Nor can Rogoff demonstrate any increased revenue for the U.S. government from phasing out large denomination notes. Relying on IRS estimates of the legally earned but unreported taxes in 2006 and extrapolating forward to 2015, he puts the potential gains to the national government at $50 billion annually (or less than 0.3 percent of GDP), along with approximately another $20 billion gain for state and local taxation. Yet his most comprehensive estimate of the seigniorage the government would lose from phasing out cash is $98 billion, or over 0.5 percent of GDP. Add to that the $32 billion annual cost of free electronic accounts for the poor, and Rogoff has failed to make a credible case that his proposal would create a net gain for the U.S. government, much less a net benefit for society overall.

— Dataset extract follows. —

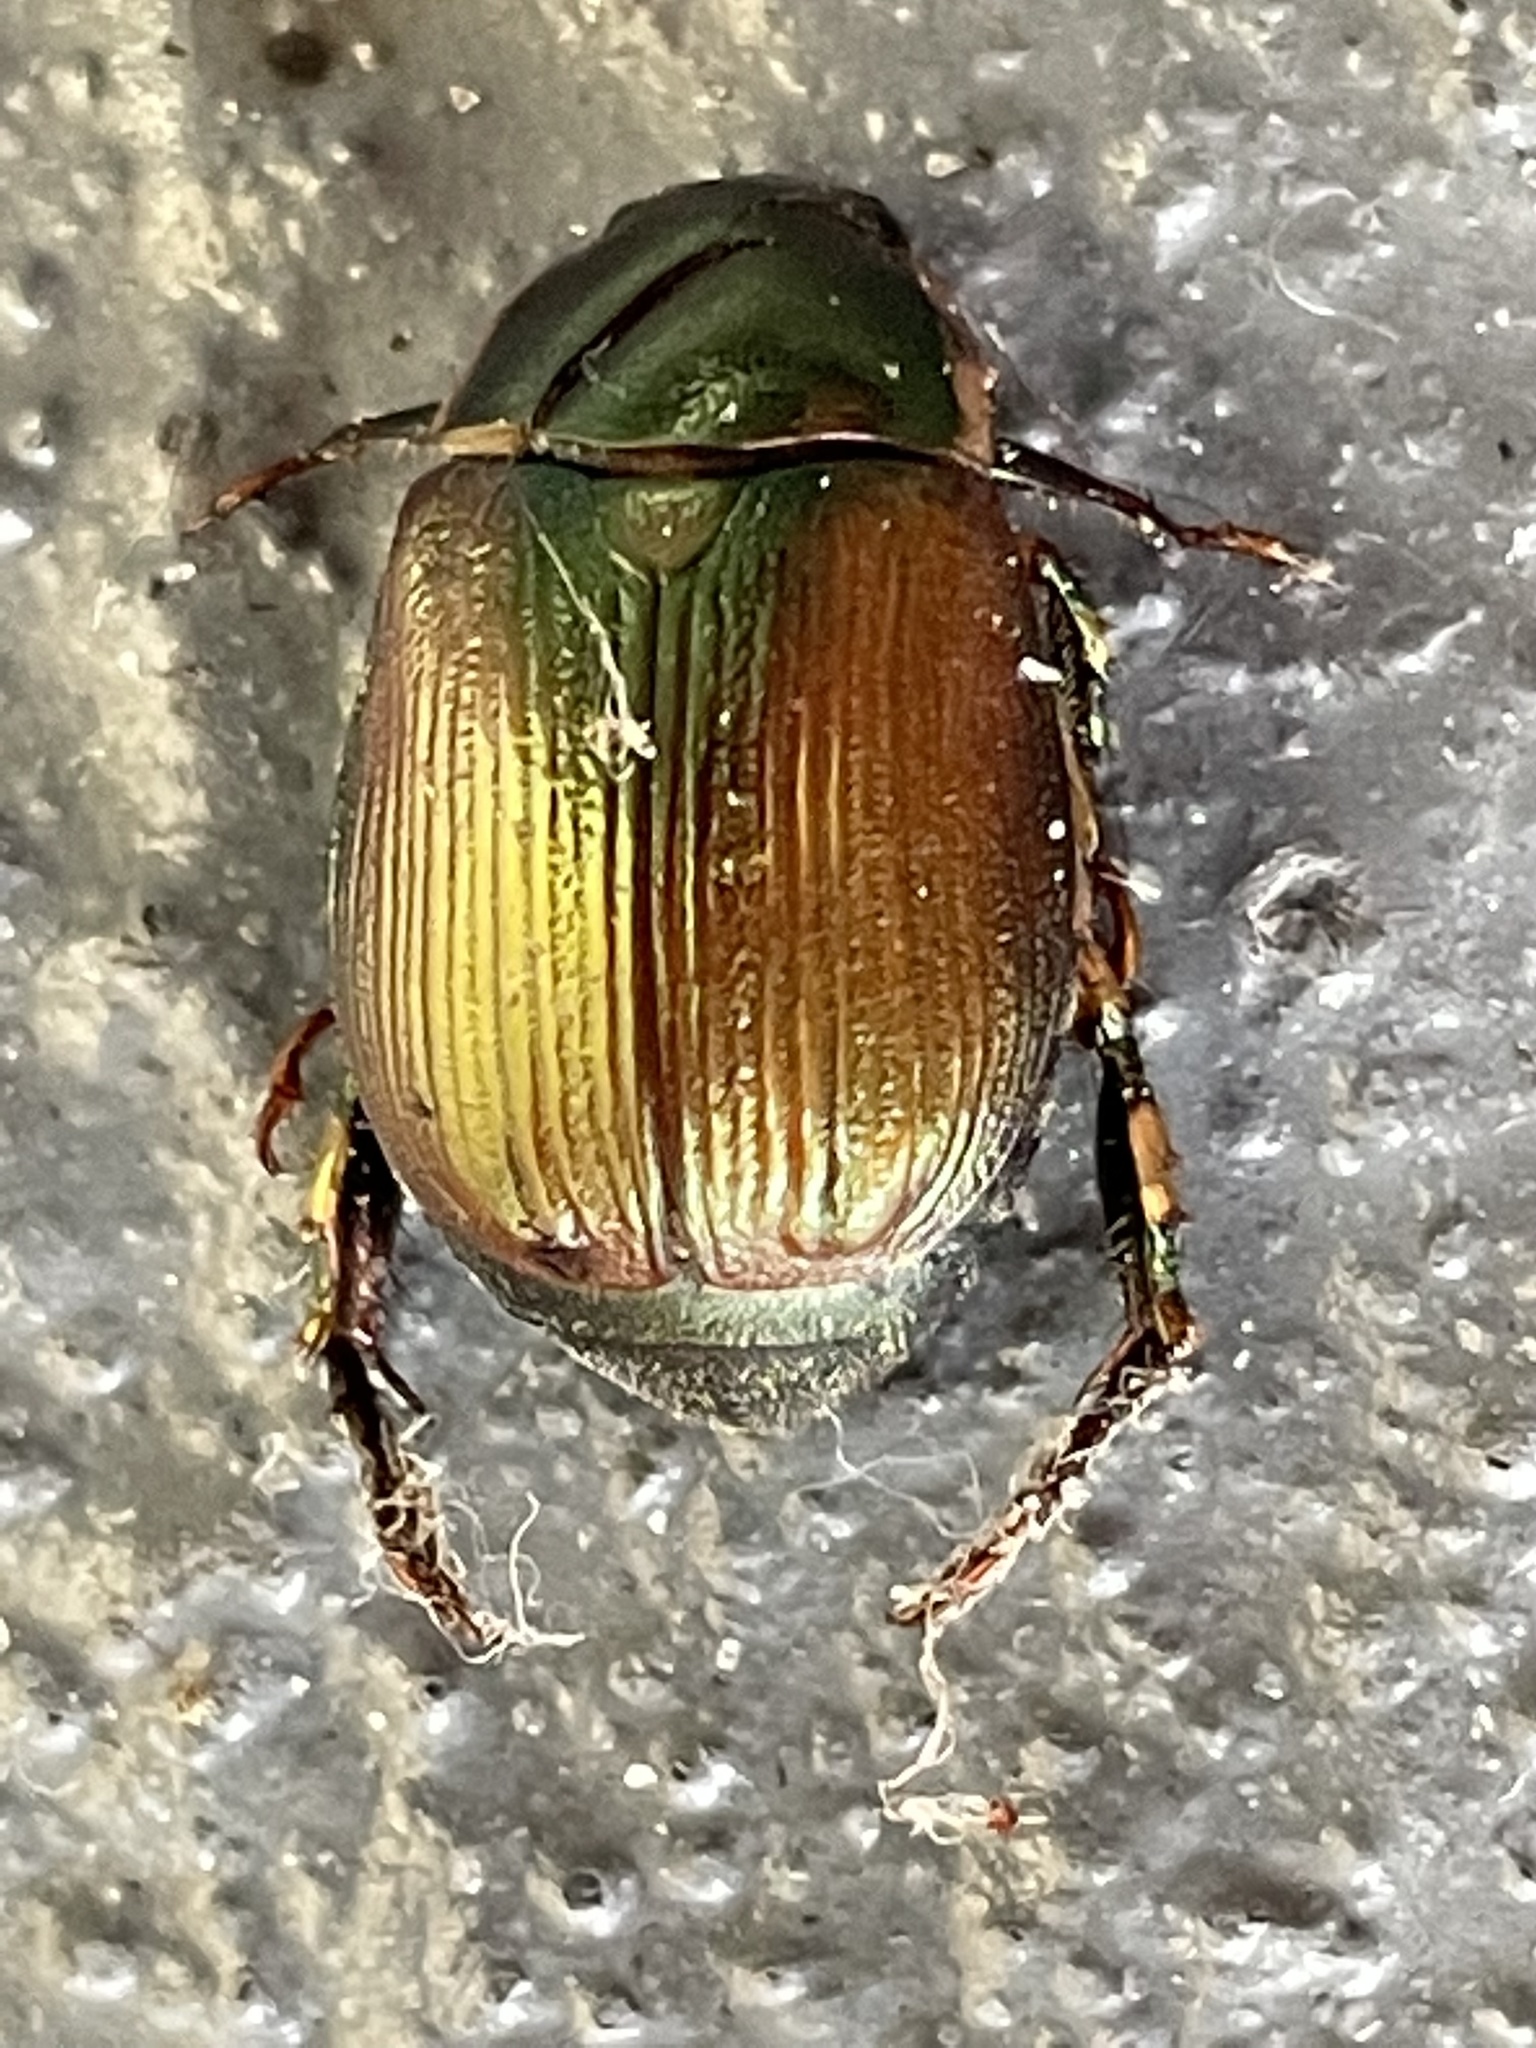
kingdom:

Here’s Jeff’s accomplishment in affecting Rogoff’s own views:

Rogoff’s response to my review is quite respectful. He clearly wishes to encourage a civil dialogue on this question. Indeed, much of his response consists of amplifying details of his proposal. He does accuse me of “polemic exaggeration” because I titled my review “The War on Cash,” but that hardly seems unwarranted given that the title of his book is The Curse of Cash. More important, Rogoff’s response exhibits a shift in emphases [sic] in order to make his proposal appear still more tentative than in his book. Thus, he includes “many years of discussion and analysis” before any “advanced democracy is likely to start down the less cash-road.” And he pushes the “ultimate move to coins only (which I throw out as a very long-run idea …)” to “a time frame on the order of half a century or more.”

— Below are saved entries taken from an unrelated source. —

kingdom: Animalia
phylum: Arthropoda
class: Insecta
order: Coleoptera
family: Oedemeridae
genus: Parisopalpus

Although I have only skimmed Rogoff’s book, I have read a number of reviews and the distinct view I got was that Rogoff wanted substantial moves to coins in a decade or two rather than in 5 decades. That’s a huge change.

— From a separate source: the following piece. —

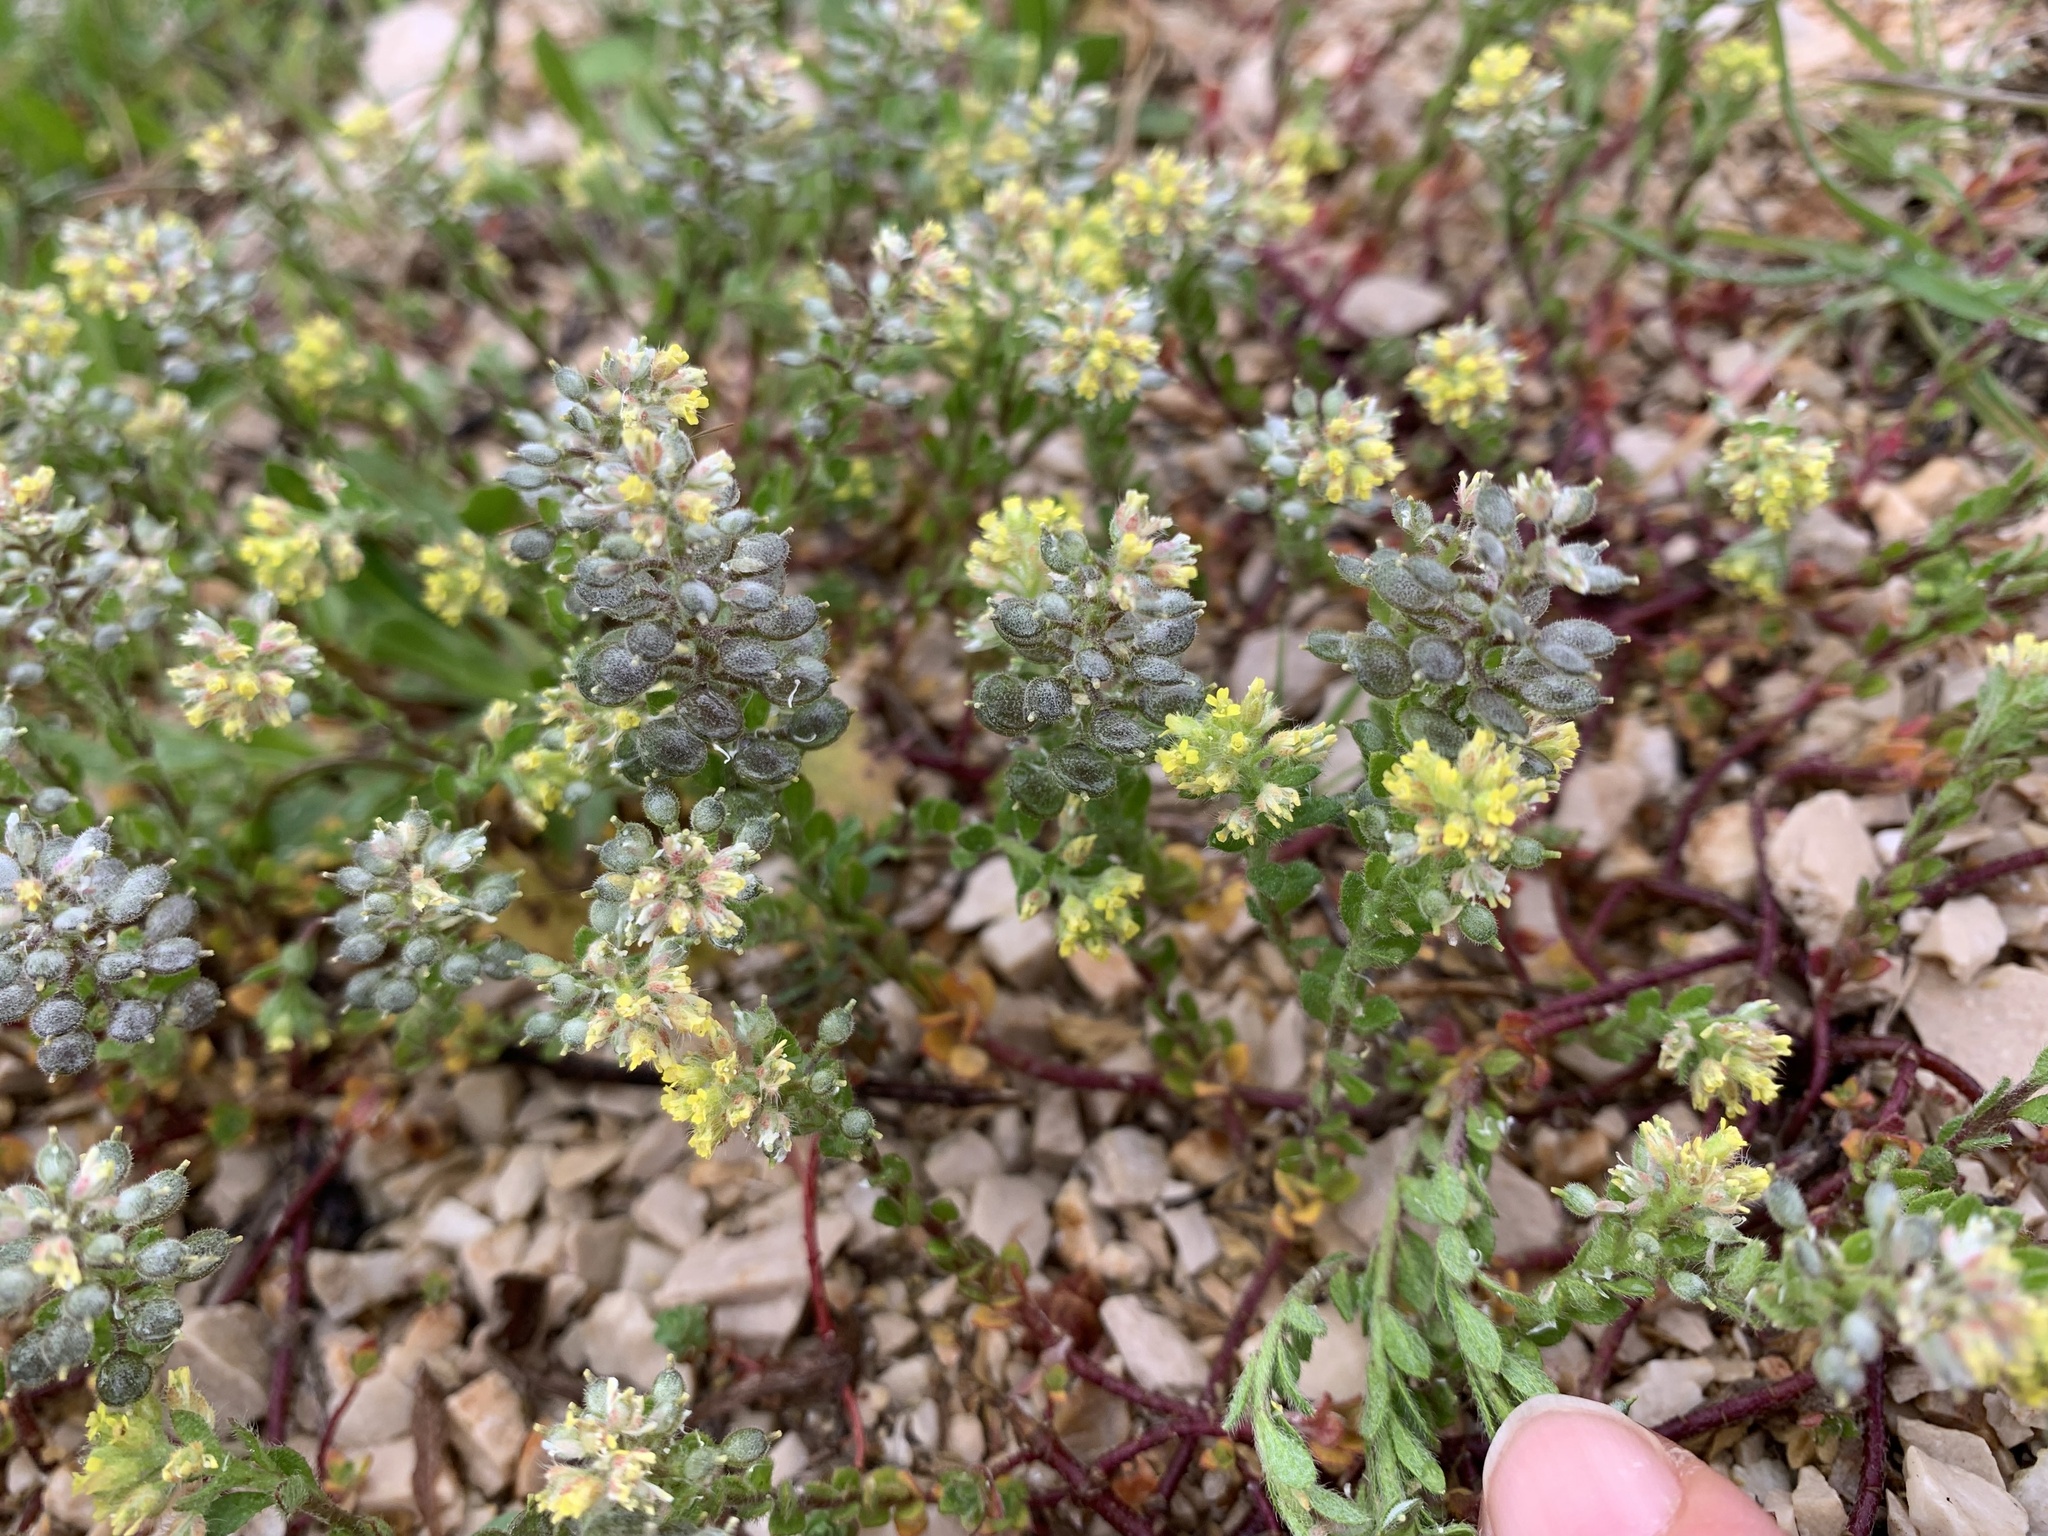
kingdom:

Another insight from Hummel:

However these shifts introduce some additional tensions into Rogoff’s case. By admitting that phasing out cash is less of a priority for the U.S. than for other countries, especially those with high levels of tax evasion, he in essence is saying that his scheme is least needed where it is least onerous to implement and most needed where it is premature or dangerous to impose.

And yet another great point:

By adding emphasis to how slowly he is willing to implement his proposal, Rogoff also undercuts the urgency he has attached to overcoming the zero lower bound, which in his book he characterized as having “essentially crippled monetary policy across the advanced world for much of the past 8 years” (p. 4). Indeed, if he is really willing to wait “at least a couple decades” for the phasing out of large denomination notes, why not just rely on market processes and technological innovations already in play to achieve a less coerced transition? Rogoff even predicts in his response that “the use of cash in the U.S. in legal tax-compliant transactions will be well under 5 percent ten years from now and probably only 1-2 percent twenty years from now, and that is assuming no change in government policy on cash [emphasis mine].”